** BEGIN Provided text **
Feature representation. This block allows us to aggregate feature-vectors from all image patches to produce a vector of constant dimensionality. There are several algorithmic options for high-level feature representation including the bag-of-visual words, fisher vectors (FV), etc. [14]. We chose FV representation since it provides better classification performance, thanks to a richer Gaussian mixture model (GMM)-based representation of the visual vocabulary. The GMM is allowed to have K centroids each with a parameter set  $\mu$   $\sigma$ , and  $\pi$  corresponding to the mean, standard deviation, and proportion, respectively. The gradient of the log likelihood is computed with respect to the parameters of the model to represent every frame. The FV is the concatenation of these partial derivatives and describes in which direction the parameters of the model should be modified to best fit the data. This block thus produces a global feature vector of size 2KD.

SVM classification. A simple margin-based classifier [an support vector machine (SVM), in this case] is used to detect relevant frames based on a model that is learnt offline using training data. In SVMs, a set of vectors, called support vectors, determine the decision boundary. During online classification, the feature vector is used to compute a distance score that represents the probability with which the input belongs to a specific class. Modifying the decision boundary is thus key to biasing the classifier towards high recall, which is necessary for the reliable operation of SAPPHIRE.

## A. Software implementation of the algorithm

We implemented a parallelized version of the algorithm in C# using task parallel library (TPL) provided by the .NET 4.5 framework. We evaluated the algorithm using four popular object-recognition datasets: Caltech256 [15], NORB [16], PASCAL VOC [17], and CamVid [6]. For these datasets, Fig. 4



Fig. 4. FT, which is  $\geq$  FoI at higher coverage values, begins to approach FoI as we relax the coverage constraints on the algorithm.

shows the trends in FT vs. FoI. The results are shown at two levels of *coverage*, which is a term we use synonymously with recall (the fraction of interesting frames that were detected). The error bars shown in the figure represent the variance across different objects of interest. The dotted line along the diagonal indicates the ideal value of FT (= FoI) at 90% and 70% coverage for the left and right sub-figures, respectively. We observe that without no on-device classification, FT is always 100%. Further, with local classification, we are able to filter out  $\sim 70\%$  of the frames (averaged over all datasets) at FoI = 5%. This is quite substantial as it will directly translate into system level energy savings (as we show ahead in Sec. VI). We bias the SVM classifier to achieve different levels of coverage. This helps us explore the reduction in FT at lower levels of coverage. From the figure, we see that at 70-90% coverage, we are able to filter  $\sim 73\%$  of the frames at 5% FoI.
** END Provided text **
** BEGIN Recorded data **
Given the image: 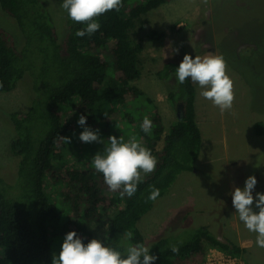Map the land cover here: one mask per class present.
I'll list each match as a JSON object with an SVG mask.
<instances>
[{
    "label": "trees",
    "instance_id": "obj_1",
    "mask_svg": "<svg viewBox=\"0 0 264 264\" xmlns=\"http://www.w3.org/2000/svg\"><path fill=\"white\" fill-rule=\"evenodd\" d=\"M170 1L122 0L119 11L98 17L99 31L77 37L75 32L85 25L72 21L66 11L60 36L42 0H0V11L14 20L19 34L15 40L0 27V92H10L26 80L33 94L25 113L9 115L15 135L9 149L17 166L12 183L0 176V264H51L53 237L75 231L87 244L91 224L105 215H109L102 241L106 246L123 251L128 243L144 244L140 219L180 175L196 172L201 135L190 78L184 84L177 81L167 95L178 118L165 133L153 101L133 85L140 76L142 51L131 38L133 24ZM178 66L165 62L158 78L175 75ZM81 115L86 127L99 130L103 147L109 136L127 141L136 135L157 158L155 171L144 177L131 198L110 191L91 162H66V152L85 127L77 124ZM145 117L153 125L150 135L141 130ZM253 129L256 136L264 135V122L255 121ZM60 137H70L71 142L65 144ZM149 186L159 189L155 201L147 199ZM183 221L185 217L179 218V223ZM129 230L130 241L125 238ZM168 230L148 245L150 254L158 257L153 264H203L209 249L254 264L249 249L219 240L206 226L177 225ZM172 246L179 252L173 253Z\"/></svg>",
    "mask_w": 264,
    "mask_h": 264
},
{
    "label": "rangeland",
    "instance_id": "obj_2",
    "mask_svg": "<svg viewBox=\"0 0 264 264\" xmlns=\"http://www.w3.org/2000/svg\"><path fill=\"white\" fill-rule=\"evenodd\" d=\"M42 2L61 36L65 27L62 0ZM0 27L19 39L14 20L1 11ZM130 34L142 46L140 76L133 85L153 101L164 133L178 118V111L167 99L176 88V76L164 80L157 76L165 62L180 63L186 53L193 58L223 55L235 93L232 109L221 114L210 100L200 96L202 89L192 82L201 135L196 172L180 175L168 194L140 219L138 229L144 245L177 225L206 226L219 240L249 249L254 264H264V248L256 245V234L239 220L230 194L234 187L243 189L249 176L257 180L254 201L256 193L264 194V135L256 136L253 129L255 121L264 122V0H172L140 16ZM32 98L26 80L10 92H0V176L8 183H12L17 166L9 149L15 137L9 115L25 113ZM103 149L100 143H84L78 137L65 160L69 165L91 162ZM252 207L259 211L255 203ZM108 216L91 224L92 239L103 241ZM181 217H185L183 223H179ZM63 240L51 239V260L53 254H59Z\"/></svg>",
    "mask_w": 264,
    "mask_h": 264
},
{
    "label": "clouds",
    "instance_id": "obj_3",
    "mask_svg": "<svg viewBox=\"0 0 264 264\" xmlns=\"http://www.w3.org/2000/svg\"><path fill=\"white\" fill-rule=\"evenodd\" d=\"M203 2L207 3V0ZM61 7L72 21L85 25L75 32L77 37H84L99 31L101 25L98 17L112 10L119 11L122 0H62ZM174 52H178V49ZM175 75L180 84L190 78L191 82L202 89L200 96L210 100L219 108L221 114L232 109L235 99L234 82L227 74V63L223 55H196L193 58L186 53L176 68ZM2 86L0 83V87ZM77 124L85 126L86 117L81 115ZM152 127L151 120L145 117L141 130L150 135ZM98 133V129L94 131L85 126L79 139L84 143L105 144ZM60 138L65 144L71 142L70 137ZM107 142L103 151L92 157V167L96 172L102 173L104 183L110 191H119L121 198H131L144 177L155 171L157 158L136 135H131L127 141L123 137L109 136ZM256 183V178L249 176L243 189L234 187L230 194L239 220L249 232L256 234V245L264 248V194L256 193L254 201L252 192ZM149 187L150 195L147 199L155 201L160 195L159 189L155 186ZM254 203L259 209L258 212L253 211ZM107 228L108 225H105V231ZM132 237V231L125 232L126 240L130 241ZM171 251L178 253L179 248L172 246ZM157 259V256L150 254V248L141 243H128L120 251L95 238L85 244L75 231H69L64 237L59 254H53L51 264H153Z\"/></svg>",
    "mask_w": 264,
    "mask_h": 264
},
{
    "label": "built area",
    "instance_id": "obj_4",
    "mask_svg": "<svg viewBox=\"0 0 264 264\" xmlns=\"http://www.w3.org/2000/svg\"><path fill=\"white\" fill-rule=\"evenodd\" d=\"M203 264H246L238 258L231 257L216 249H209L204 258Z\"/></svg>",
    "mask_w": 264,
    "mask_h": 264
}]
</instances>
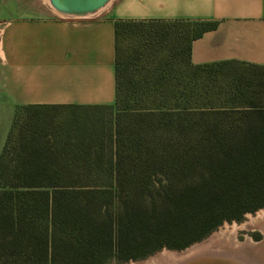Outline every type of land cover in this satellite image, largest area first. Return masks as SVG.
I'll return each instance as SVG.
<instances>
[{
    "label": "trees",
    "instance_id": "obj_1",
    "mask_svg": "<svg viewBox=\"0 0 264 264\" xmlns=\"http://www.w3.org/2000/svg\"><path fill=\"white\" fill-rule=\"evenodd\" d=\"M217 24L115 23L116 101L95 108L114 115L107 140L50 132L54 107L16 111L0 153V264L145 260L264 208V67L193 65L192 42Z\"/></svg>",
    "mask_w": 264,
    "mask_h": 264
},
{
    "label": "crops",
    "instance_id": "obj_2",
    "mask_svg": "<svg viewBox=\"0 0 264 264\" xmlns=\"http://www.w3.org/2000/svg\"><path fill=\"white\" fill-rule=\"evenodd\" d=\"M150 20L218 23L192 42L195 66L264 67V0H108L85 13L54 0H0V116L12 125L26 106H113L115 23ZM10 128L0 130V152Z\"/></svg>",
    "mask_w": 264,
    "mask_h": 264
},
{
    "label": "rangeland",
    "instance_id": "obj_3",
    "mask_svg": "<svg viewBox=\"0 0 264 264\" xmlns=\"http://www.w3.org/2000/svg\"><path fill=\"white\" fill-rule=\"evenodd\" d=\"M47 113L49 117L48 130H50V132L54 131L56 133H62L64 131V128L62 127L64 126H67L66 129H68L69 131L76 130L78 126H83V127L87 126V127H90V130L94 129L95 127L96 131L93 132L94 135L97 134L98 137L100 138L102 136H105L104 137L105 140H107L108 138V134L110 132L109 129L111 127V123L113 121V116H114L110 112V110L90 109V108H83V109L57 108V109H50L47 111ZM23 117L24 115L21 116V122H22ZM10 119L11 117H9L5 113L0 116V126H1L0 130L2 131L9 130L10 125H11V122L9 123ZM55 138L56 137H54V135L52 134L51 139L56 140ZM70 138H75V136H70ZM262 211H264V208L258 210L257 212L253 214L245 215L244 219L241 222H233L231 224L224 223L217 230H215L211 235H213L215 232H221L222 230L226 228L230 229L234 226H241L249 222L250 217H253L254 222L261 224L264 221V219L260 220L261 218L260 212ZM260 229L262 228H259L258 226L250 227L246 229H239L236 231V240L244 246L243 249L246 252L250 253L249 255L256 260L257 264H264V230L262 229L261 231ZM247 239H249L254 245H251L250 243L249 244L246 243ZM217 244L219 245V243ZM227 244L229 243H226V245ZM224 245H220V246H224ZM140 261H143V260H140ZM132 262H138V261H131L125 264H130ZM111 264H116V263L112 262Z\"/></svg>",
    "mask_w": 264,
    "mask_h": 264
},
{
    "label": "bare ground",
    "instance_id": "obj_4",
    "mask_svg": "<svg viewBox=\"0 0 264 264\" xmlns=\"http://www.w3.org/2000/svg\"><path fill=\"white\" fill-rule=\"evenodd\" d=\"M260 213H261L260 220H263L264 211ZM253 220H254L253 217H250V221L241 226H234L230 229L226 228L222 230L221 232H215L205 242L199 245H195L181 253L163 251L146 260L132 262L130 264H181L186 261L192 260L193 258L197 256V254L203 253V252L226 253L231 256L242 258L246 255L247 252L243 249L244 246L236 240V231L239 229H246V228L257 227V226L264 230V221L261 224H259V223L254 222ZM262 229L260 230L262 231ZM217 243H219V245ZM226 243H229V244L226 245ZM246 243L248 244L250 243L251 245H254L249 239L246 240ZM220 245H224V246H220Z\"/></svg>",
    "mask_w": 264,
    "mask_h": 264
},
{
    "label": "water",
    "instance_id": "obj_5",
    "mask_svg": "<svg viewBox=\"0 0 264 264\" xmlns=\"http://www.w3.org/2000/svg\"><path fill=\"white\" fill-rule=\"evenodd\" d=\"M55 4L61 8L62 10H65L67 12H75V13H85V12H93L97 9H99L102 5L106 3L108 0H54ZM211 237H207L206 239L202 240L199 243H195L192 246L181 250V251H173L164 249L160 252H157L156 254L152 255L155 256L158 253H161L163 251L166 252H183L195 245H199L206 240H208ZM248 248V247H247ZM248 253V252H247ZM242 257L238 258L236 256H231L226 253H216V252H203L197 254L195 258L192 260L186 261L181 264H257L254 261V258H252L248 253ZM151 257V256H150ZM149 258V257H148Z\"/></svg>",
    "mask_w": 264,
    "mask_h": 264
}]
</instances>
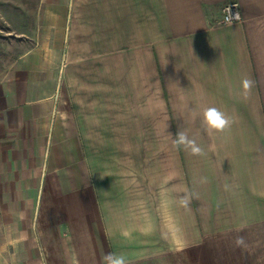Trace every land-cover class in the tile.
Returning a JSON list of instances; mask_svg holds the SVG:
<instances>
[{"label":"crops","instance_id":"crops-1","mask_svg":"<svg viewBox=\"0 0 264 264\" xmlns=\"http://www.w3.org/2000/svg\"><path fill=\"white\" fill-rule=\"evenodd\" d=\"M226 1L36 4L0 68V264H264V0Z\"/></svg>","mask_w":264,"mask_h":264},{"label":"rangeland","instance_id":"rangeland-1","mask_svg":"<svg viewBox=\"0 0 264 264\" xmlns=\"http://www.w3.org/2000/svg\"><path fill=\"white\" fill-rule=\"evenodd\" d=\"M39 2L42 8L51 0H0V68L14 55L10 54L11 51L19 46L21 26L33 28L37 14L35 8ZM44 13L48 12L40 9V19ZM28 43L31 44V39H28Z\"/></svg>","mask_w":264,"mask_h":264},{"label":"clouds","instance_id":"clouds-1","mask_svg":"<svg viewBox=\"0 0 264 264\" xmlns=\"http://www.w3.org/2000/svg\"><path fill=\"white\" fill-rule=\"evenodd\" d=\"M239 19V13L230 14L226 18V22H231L233 20ZM255 87V81L251 78L245 77L242 80V89L244 94L247 95ZM204 124L210 130L215 131H224L229 128L232 124L230 117L226 116L225 113L221 112L215 107H209L204 110L203 113ZM174 144L177 148L184 147L186 149H191L193 154L199 155L202 154V149L198 147L193 139H190L184 132L178 131L176 134V139ZM181 203L187 204V200H182ZM237 246L243 245L244 240L242 237L236 239ZM106 264H126V259L123 255H115L112 253L106 254L104 257Z\"/></svg>","mask_w":264,"mask_h":264},{"label":"built area","instance_id":"built-area-1","mask_svg":"<svg viewBox=\"0 0 264 264\" xmlns=\"http://www.w3.org/2000/svg\"><path fill=\"white\" fill-rule=\"evenodd\" d=\"M221 11H222V17H221L222 23H230V22H226V18L230 14L239 13V19L238 20L241 19L240 6H239L238 1H236V0H230V1L224 2L222 7H221ZM233 21H237V20H233ZM233 21H231V22H233Z\"/></svg>","mask_w":264,"mask_h":264}]
</instances>
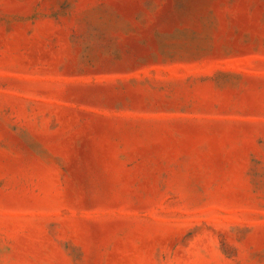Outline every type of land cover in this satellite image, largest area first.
<instances>
[{"label":"rangeland","instance_id":"1","mask_svg":"<svg viewBox=\"0 0 264 264\" xmlns=\"http://www.w3.org/2000/svg\"><path fill=\"white\" fill-rule=\"evenodd\" d=\"M0 264H264V0H0Z\"/></svg>","mask_w":264,"mask_h":264}]
</instances>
** END Recorded data **
> **Problems**:
- A) Name every object-recognition dataset that the SAPPHIRE passage says was used to evaluate the algorithm.
- B) Answer these from the SAPPHIRE passage, one line each:
(i) What do the parameters μ, σ, and π of each GMM centroid correspond to?
(ii) What is the size of the global feature vector produced by the feature representation block?
(iii) In which language and with which library was the parallelized version of the algorithm implemented?
- C) Continue the SAPPHIRE passage, starting after its final sentence.

> **Responses**:
- A) Caltech256, NORB, PASCAL VOC, CamVid

- B)
(i) The mean, standard deviation, and proportion, respectively.
(ii) 2KD.
(iii) C#, using the task parallel library (TPL) provided by the .NET 4.5 framework.

- C)
ΓABLE I. SOFTWARE IMPLEMENTATION OF IMAGE CLASSIFICATION INCURS A LARGE PROCESSING DELAY THAT IS UNACCEPTABLE FOR REAL-TIME CONTEXT-AWARE

|                   | Caltech256       | NORB    | PASCAL           | CamVid           |
|-------------------|------------------|---------|------------------|------------------|
| Image Size        | $640 \times 480$ | 96 × 96 | $640 \times 480$ | $720 \times 960$ |
| MOPS              | 161              | 9       | 81               | 211              |
| Time/frame (sec.) | 3.5              | 0.33    | 1.6              | 4.5              |

Table I shows how the algorithm complexity varies depending on frame size, number of interest points, classifier model size, etc.. Across all datasets, we find that the mean complexity is quite low: ~50 MOPS. However, the software run-time on both a desktop (Core i7) and mobile CPU (Snapdragon 800) exceeds 1.8 sec./frame on average. This latency arises because we are unable to fully exploit the inherent parallelism in the algorithm. Since this latency is unacceptable for real-time context-aware applications, we propose to accelerate the image-classification algorithm through hardware specialization. We describe this approach next.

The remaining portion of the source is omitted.